I've used udev rules to change network device names based on their specific 
slot and instance on the PCI bus.  Purposefully removing things like MAC 
addresses makes It possible to use a common software image (or disk) on many 
"like" systems (i.e. the old system imaging approach which is very much alive).



-----Original Message-----
From: systemd-devel <[email protected]> On Behalf Of 
Rob Herring
Sent: Tuesday, December 11, 2018 5:43 PM
To: David R. Piegdon <[email protected]>
Cc: Mark Rutland <[email protected]>; [email protected]; Mathias 
Nyman <[email protected]>; Gustavo A. R. Silva 
<[email protected]>; Martin Blumenstingl 
<[email protected]>; Sebastian Andrzej Siewior 
<[email protected]>; [email protected]; Kay Sievers 
<[email protected]>; Johan Hovold <[email protected]>; [email protected]; 
Alan Stern <[email protected]>; Chunfeng Yun 
<[email protected]>; [email protected]; Roger Quadros 
<[email protected]>
Subject: EXT :Re: [systemd-devel] [RFC PATCH 0/2] USB: DTS: allow suggesting 
busnumber for platform USB bus via DTS alias

On Tue, Nov 27, 2018 at 04:57:05PM +0000, David R. Piegdon wrote:
> Hi,
> 
> on our embedded systems we rely on systemd's persistent netdev names.
> Those currently do not work for USB netdevs that are connected to a 
> platform USB bus.
> 
> In https://github.com/systemd/systemd/pull/7273 a systemd patch was 
> suggested that would allow exactly this, but it was (rightfully) said 
> that numbering of theses busses is not guaranteed. Internally we used 
> the patch for a while now, but exactly that has happened with one of 
> our platforms across different kernel revisions.
> 
> The following kernel patches allow suggesting a USB busnumber for each 
> USB platform bus via a DTS alias, as can be done similarly for many 
> other devices.
> In combination with above systemd patch, these changes allow use of 
> persistent netdev names also on platform USB busses.
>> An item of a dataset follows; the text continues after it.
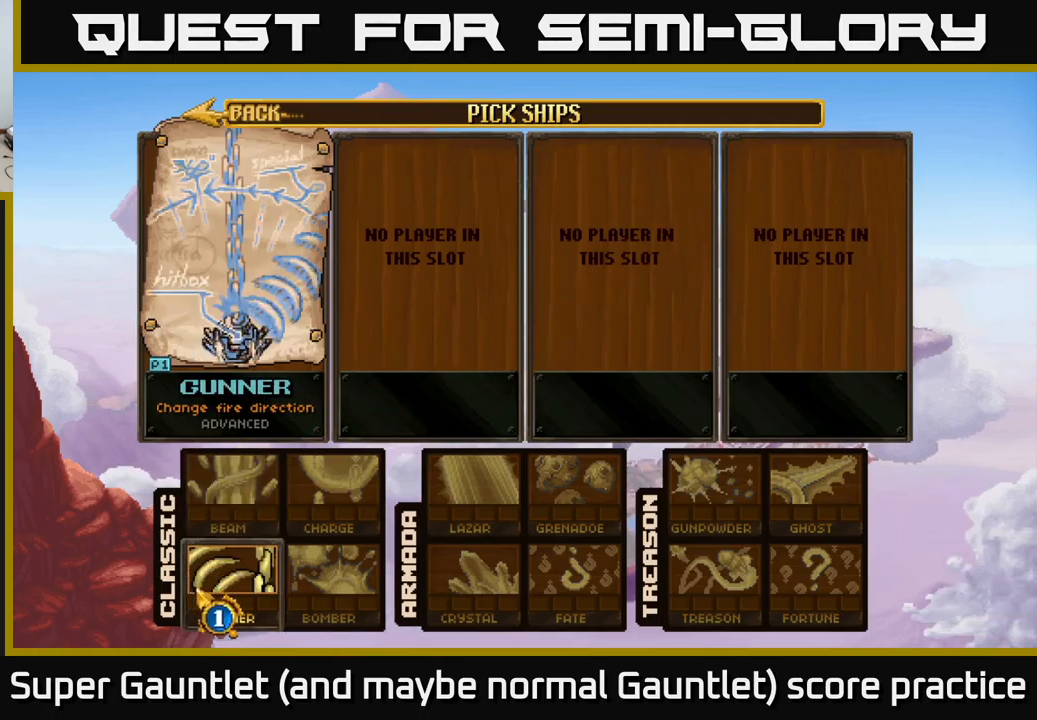
{"buttons": [], "left_stick": "center", "right_stick": "center", "events": []}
I don't think this is doing what was suggested in the link above. Though I'm 
not familiar with what ACPI provides. Userspace would still be relying on the 
Linux enumeration numbering. How would userspace tell if that numbering is 
persistent or not other than looking at the DT itself (which isn't a good 
solution either)?

I don't understand though why userspace needs anything more that the mac 
address of a net device to provide a persistent name.